Britain is truly an island of the utmost fertility, abounding in corn and fruit trees, which are nourished by perennial streams. It is diversified by woods, sheltering birds and beasts of chase, affording merry sport to the hunter. Wild fowl of all sorts are exceedingly plentiful, both those which are peculiar to the land and those which frequent the water, whether the rivers or the sea. Moreover, the island is remarkably adapted for feeding cattle and beasts of burthen; insomuch that Solinus remarks that "in some parts of Britain the herbage of the meadows is so luxuriant that unless the cattle are shifted to poorer pasture there is risk of their suffering from surfeit." The never-failing springs feed rivers abounding in fish. Salmon and eels, especially, are very plentiful. Herrings are taken on the coasts, as well as oysters and other kinds of shell-fish.
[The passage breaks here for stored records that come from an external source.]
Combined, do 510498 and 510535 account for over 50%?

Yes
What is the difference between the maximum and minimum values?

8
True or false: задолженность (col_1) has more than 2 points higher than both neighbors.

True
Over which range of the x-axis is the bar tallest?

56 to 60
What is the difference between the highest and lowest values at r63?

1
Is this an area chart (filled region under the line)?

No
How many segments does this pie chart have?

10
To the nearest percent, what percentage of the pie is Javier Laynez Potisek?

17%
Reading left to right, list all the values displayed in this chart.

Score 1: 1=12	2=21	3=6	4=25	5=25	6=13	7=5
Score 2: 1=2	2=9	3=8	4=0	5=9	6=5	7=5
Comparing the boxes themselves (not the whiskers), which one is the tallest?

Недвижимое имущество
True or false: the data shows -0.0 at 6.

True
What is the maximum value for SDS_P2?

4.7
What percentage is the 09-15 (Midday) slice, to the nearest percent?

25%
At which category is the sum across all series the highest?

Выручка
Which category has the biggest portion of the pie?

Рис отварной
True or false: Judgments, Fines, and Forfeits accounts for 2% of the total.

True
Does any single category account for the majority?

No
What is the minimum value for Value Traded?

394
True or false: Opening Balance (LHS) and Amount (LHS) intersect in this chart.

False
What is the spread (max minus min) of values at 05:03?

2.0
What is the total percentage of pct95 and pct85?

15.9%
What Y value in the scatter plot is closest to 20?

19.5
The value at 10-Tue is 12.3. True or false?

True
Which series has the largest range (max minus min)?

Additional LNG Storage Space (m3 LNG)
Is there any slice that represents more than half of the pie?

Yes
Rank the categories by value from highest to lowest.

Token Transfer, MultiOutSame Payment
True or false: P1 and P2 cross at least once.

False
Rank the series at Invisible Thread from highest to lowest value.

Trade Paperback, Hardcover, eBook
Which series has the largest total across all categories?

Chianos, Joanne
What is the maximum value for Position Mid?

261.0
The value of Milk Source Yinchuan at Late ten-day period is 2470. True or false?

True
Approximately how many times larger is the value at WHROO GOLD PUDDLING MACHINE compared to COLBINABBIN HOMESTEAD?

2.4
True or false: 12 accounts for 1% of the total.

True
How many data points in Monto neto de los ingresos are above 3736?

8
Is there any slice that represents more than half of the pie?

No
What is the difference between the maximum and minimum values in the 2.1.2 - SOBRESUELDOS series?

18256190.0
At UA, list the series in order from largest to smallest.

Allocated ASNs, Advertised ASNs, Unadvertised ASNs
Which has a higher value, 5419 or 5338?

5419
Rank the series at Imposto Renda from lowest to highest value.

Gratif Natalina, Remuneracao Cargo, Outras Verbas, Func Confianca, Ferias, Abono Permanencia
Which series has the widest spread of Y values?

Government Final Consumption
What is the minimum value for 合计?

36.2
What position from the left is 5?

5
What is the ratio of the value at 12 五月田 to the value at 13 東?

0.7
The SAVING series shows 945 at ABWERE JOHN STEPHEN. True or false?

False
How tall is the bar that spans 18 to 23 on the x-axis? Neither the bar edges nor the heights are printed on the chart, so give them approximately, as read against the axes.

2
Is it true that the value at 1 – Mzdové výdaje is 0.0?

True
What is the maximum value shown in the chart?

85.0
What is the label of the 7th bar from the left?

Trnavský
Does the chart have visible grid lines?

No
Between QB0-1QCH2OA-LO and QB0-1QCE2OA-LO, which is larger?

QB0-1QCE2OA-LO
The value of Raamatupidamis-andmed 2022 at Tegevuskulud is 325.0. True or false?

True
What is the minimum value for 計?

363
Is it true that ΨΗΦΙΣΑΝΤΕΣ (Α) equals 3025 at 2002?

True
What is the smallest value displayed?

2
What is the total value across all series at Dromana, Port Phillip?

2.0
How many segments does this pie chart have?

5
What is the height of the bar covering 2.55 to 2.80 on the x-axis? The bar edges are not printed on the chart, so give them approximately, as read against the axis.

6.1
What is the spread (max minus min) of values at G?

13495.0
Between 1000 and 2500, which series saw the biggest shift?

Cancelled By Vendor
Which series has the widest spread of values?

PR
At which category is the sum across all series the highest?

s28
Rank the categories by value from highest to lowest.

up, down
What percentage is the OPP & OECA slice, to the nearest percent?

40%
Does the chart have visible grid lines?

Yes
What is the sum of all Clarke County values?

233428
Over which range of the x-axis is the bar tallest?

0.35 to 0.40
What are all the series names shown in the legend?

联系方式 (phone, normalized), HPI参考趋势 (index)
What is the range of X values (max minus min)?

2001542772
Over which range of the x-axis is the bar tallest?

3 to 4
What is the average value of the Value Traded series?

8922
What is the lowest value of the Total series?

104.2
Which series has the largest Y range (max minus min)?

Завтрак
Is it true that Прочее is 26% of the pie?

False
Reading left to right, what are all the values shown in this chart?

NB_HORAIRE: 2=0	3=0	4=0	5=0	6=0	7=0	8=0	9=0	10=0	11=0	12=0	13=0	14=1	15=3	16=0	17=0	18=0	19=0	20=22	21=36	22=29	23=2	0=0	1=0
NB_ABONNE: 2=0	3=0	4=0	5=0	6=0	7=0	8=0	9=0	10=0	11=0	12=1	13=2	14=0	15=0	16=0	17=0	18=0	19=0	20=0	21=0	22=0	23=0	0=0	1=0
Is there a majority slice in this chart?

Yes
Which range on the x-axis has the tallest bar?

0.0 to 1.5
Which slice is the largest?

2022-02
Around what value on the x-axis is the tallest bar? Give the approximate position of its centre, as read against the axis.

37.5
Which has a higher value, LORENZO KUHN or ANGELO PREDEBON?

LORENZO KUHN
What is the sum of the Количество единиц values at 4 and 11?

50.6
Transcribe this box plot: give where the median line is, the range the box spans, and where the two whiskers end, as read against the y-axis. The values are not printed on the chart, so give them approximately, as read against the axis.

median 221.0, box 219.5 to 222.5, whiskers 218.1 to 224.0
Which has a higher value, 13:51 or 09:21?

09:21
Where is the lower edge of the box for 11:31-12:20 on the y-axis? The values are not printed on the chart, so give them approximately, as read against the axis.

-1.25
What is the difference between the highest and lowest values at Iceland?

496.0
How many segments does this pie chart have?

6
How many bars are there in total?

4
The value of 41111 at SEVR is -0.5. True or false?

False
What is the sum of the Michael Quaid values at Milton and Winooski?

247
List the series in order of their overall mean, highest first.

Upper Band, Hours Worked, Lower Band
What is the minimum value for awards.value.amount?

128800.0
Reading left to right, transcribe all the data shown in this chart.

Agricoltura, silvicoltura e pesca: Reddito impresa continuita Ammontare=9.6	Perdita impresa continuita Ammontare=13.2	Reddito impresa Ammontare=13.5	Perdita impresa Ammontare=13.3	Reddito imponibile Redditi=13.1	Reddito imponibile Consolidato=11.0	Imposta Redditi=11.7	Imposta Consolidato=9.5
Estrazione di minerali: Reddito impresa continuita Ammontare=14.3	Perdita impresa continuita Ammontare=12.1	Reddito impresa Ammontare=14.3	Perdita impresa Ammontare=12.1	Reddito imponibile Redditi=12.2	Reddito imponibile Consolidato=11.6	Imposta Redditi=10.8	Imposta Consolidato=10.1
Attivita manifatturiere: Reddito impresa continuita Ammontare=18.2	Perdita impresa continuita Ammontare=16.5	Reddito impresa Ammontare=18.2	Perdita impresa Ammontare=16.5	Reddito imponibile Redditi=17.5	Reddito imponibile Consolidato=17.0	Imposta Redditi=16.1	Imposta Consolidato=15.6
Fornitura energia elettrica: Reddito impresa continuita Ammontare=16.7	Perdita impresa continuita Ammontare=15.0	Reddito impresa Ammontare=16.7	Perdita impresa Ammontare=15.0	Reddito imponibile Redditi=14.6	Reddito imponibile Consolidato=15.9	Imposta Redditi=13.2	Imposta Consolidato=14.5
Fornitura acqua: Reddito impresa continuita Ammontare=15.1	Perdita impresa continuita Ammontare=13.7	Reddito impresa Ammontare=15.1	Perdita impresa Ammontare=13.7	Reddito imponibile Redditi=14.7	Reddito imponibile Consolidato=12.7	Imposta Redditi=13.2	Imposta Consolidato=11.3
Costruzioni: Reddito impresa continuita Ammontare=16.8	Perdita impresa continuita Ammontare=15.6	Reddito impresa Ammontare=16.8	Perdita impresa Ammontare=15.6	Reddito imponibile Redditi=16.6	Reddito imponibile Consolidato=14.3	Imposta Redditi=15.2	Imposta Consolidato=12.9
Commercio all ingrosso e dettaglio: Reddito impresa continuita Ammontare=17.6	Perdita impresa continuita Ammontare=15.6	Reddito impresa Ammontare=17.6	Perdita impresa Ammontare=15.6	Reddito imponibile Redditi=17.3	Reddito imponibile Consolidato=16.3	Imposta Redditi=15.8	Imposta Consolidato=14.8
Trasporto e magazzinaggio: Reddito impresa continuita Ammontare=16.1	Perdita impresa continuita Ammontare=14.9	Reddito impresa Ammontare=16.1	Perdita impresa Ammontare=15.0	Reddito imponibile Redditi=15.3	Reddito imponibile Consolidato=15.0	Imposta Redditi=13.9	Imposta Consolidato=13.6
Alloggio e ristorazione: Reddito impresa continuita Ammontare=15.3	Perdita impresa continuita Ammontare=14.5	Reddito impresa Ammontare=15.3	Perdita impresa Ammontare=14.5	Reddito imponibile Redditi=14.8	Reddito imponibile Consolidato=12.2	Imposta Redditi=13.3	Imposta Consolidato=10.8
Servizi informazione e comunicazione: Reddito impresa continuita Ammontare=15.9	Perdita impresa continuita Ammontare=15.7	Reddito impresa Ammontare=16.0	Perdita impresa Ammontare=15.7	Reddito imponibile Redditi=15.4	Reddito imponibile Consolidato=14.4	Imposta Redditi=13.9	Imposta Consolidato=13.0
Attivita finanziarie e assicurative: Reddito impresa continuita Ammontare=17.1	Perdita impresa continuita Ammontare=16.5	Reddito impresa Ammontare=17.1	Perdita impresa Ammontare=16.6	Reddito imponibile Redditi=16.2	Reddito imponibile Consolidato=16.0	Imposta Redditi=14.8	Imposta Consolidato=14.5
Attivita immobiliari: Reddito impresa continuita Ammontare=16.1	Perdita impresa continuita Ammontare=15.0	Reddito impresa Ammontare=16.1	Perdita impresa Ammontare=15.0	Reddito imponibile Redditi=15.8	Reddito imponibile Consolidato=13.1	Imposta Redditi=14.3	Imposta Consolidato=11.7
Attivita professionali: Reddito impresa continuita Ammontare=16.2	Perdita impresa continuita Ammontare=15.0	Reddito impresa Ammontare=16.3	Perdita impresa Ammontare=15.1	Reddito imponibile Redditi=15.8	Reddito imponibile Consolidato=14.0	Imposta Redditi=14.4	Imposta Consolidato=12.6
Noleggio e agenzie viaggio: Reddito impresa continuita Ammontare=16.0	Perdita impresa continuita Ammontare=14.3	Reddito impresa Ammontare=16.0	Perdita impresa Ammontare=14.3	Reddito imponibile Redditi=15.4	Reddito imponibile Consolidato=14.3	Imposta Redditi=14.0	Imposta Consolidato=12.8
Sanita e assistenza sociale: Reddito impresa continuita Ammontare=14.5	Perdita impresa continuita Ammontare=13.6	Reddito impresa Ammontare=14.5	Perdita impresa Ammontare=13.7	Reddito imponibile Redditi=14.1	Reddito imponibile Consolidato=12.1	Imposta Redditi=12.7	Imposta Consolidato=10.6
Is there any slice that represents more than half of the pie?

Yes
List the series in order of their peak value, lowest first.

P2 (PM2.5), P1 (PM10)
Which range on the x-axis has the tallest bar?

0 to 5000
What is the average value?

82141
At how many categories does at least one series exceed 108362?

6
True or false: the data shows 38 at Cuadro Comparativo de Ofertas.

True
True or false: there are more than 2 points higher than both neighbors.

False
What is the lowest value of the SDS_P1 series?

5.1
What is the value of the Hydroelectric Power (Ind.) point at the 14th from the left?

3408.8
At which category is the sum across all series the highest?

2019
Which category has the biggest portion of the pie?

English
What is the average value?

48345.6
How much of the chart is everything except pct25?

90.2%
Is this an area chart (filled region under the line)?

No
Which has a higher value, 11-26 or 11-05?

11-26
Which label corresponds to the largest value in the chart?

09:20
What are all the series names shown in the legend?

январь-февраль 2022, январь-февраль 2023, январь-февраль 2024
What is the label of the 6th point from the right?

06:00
Among these are the muscles, which produce beautiful pearls, of a great

  1. Henry of Huntingdon, in the First Book, after giving a general description of Britain, and some slight account, mostly fabulous, of its early history, embraces the period from the invasion of Julius Cæsar to the final abandonment of the province by the Romans in the time of Theodosius II. But this Book is rather an epitome of the lives and characters of the Roman emperors, than a narrative of events in British, or Roman-British history. His principal authorities for the former are Eutropius, and the Epitome of Aurelius Victor; but Bede's Ecclesiastical History furnishes the staple of his narrative; and he also draws largely from the History of the Britons attributed to Nennius—by some to Gildas; and he has also interwoven in his history information derived from other sources which cannot now be traced.